The expenses of the presentation of a drama were very slight, and even this smaller payment by the audience should have afforded means, after the actors had been reimbursed, for some compensation to the dramatist.

Instances of compensation to orators are of not infrequent occurrence, and, as Paul Clement remarks, it seems reasonably certain that experienced orators were not in the habit of writing gratuitously the discourses so frequently prepared for the use of others. Isocrates is reported to have received not less than twenty talents (about $21,500) for the discourses sent by him to Nicocles, King of Cyprus.[42]

Aristophanes speaks of the considerable sums gained by the jurists, but the service for which Isocrates was paid was of course of a different character.

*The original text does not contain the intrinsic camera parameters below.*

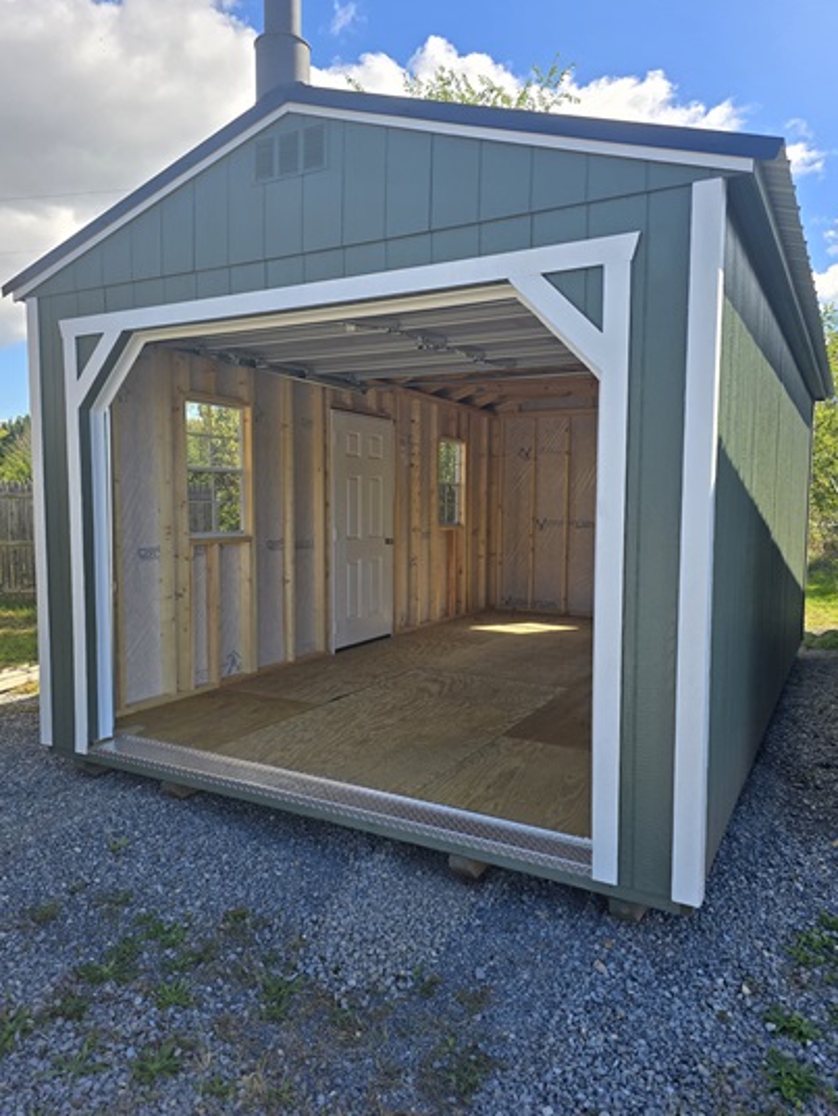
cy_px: 551
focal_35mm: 24
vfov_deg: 71.6
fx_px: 774
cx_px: 430
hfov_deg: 56.8
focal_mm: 6.3
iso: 12
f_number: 1.7
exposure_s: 1/509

The intellectual or literary life of Athens, initiated by the popularization (at least among the cultivated circles) of the poems of Homer and Hesiod, was very much furthered through the influence of Plato. Curiously enough, notwithstanding Plato’s great activity as a writer, he placed a low estimate on the importance of written as compared with that of oral instruction. This is shown in his reference to the myth concerning the discovery of writing.[43]

The ten books of Plato’s Republic were undoubtedly prepared in the first place for presentation in the shape of lectures to a comparatively small circle of students, and were through these students first brought before the public. Plato’s hearers appear to have interested themselves in the work of circulating the written reports of his lectures, of which for some little time the number of copies was naturally limited. We also learn that the fortunate possessors of such manuscripts were in the habit of lending them out for hire. From a comedy of the time has been quoted the following line: “Hermodoros makes a trade of the sale of lectures.”[44]

Hermodoros of Syracuse was known as a student of Plato, and this quotation is interpreted as a reference to a practice of his of preparing for sale written reports of his instructor’s talks. Plato had evidently not yet evolved for himself the doctrine established over two thousand years later by Dr. Abernethy, that the privilege of listening to lectures did not carry with it the right to sell or to distribute the reports of the same. Abernethy’s student had at least made payment to the doctor for his course of lectures, while if, as seems probable, the teachings of Plato were a free gift to his hearers, his claim to the control of all subsequent use of the material would have been still better founded than that of the Scotch lecturer. But the time when it was not considered incompatible with the literary or philosophical ideal for the authors or philosophers to receive compensation from those benefited by their instruction, had not yet arrived. This reference to Hermodoros has interest as being possibly the first recorded instance of moneys being paid for literary material. The date was about 325 B.C.

Suidas calls Hermodoros a hearer (ἀκροατής) of Plato, and says, further, that he made a traffic of his master’s teachings (λόγοισιν Ἑρμόδωρος ἐμπορεύεται). Cicero, in writing to Atticus, makes a jesting comparison of the relations of Hermodoros to Plato with those borne by his publishing friend to himself, when he says: Placetne tibi libros “De Finibus” primum edere injussu meo? Hoc ne Hermodorus quidem faciebat, is qui Platonis libros solitus est divulgare.[45] “Possibly you may be inclined to publish my work De Finibus without securing the permission of the author. Even that Hermodorus, who was in the habit of publishing the books of Plato, was not guilty of such a thing.”

The term libros, employed by Cicero, is of course not really accurate, and ought properly to be interpreted as teachings, as Hermodoros appears not to have had in his hands any of Plato’s manuscripts, and to have used for his “publications” simply his own reports of his instructor’s lectures. It seems probable from these several references that Hermodoros secured from his sales certain profits, but it was evidently not believed that he considered himself under any obligation to divide such profits with Plato.

We have no word from Plato himself concerning the method by which his writings were brought before the public, but we find references in Aristotle to the “published works of Plato.”[46] Cephisodorus, a pupil of Isocrates, makes it a ground for reproach against Aristotle (considered at the time as a rival of his own instructor) that the latter should have published a work on Greek proverbs, a performance characterized as “unworthy of a philosopher.”[47]

The greater portions of the writings of Aristotle appear to have been composed in the course of his second sojourn in Athens, during which he was specially indebted to, and was possibly maintained by, the affectionate liberality of his royal pupil Alexander the Great. A curious claim was made by the latter to the ownership, or at least to the control, of such of the philosopher’s lectures as had been originally prepared for his own instruction. “You have not treated me fairly,” writes Alexander to Aristotle, “in including with your published works the papers prepared for my instruction. For if the scholarly writings by means of which I was educated become the common property of the world, in what manner shall I be intellectually distinguished above ordinary mortals? I would rather be noteworthy through the possession of the highest knowledge than by means of the power of my position.”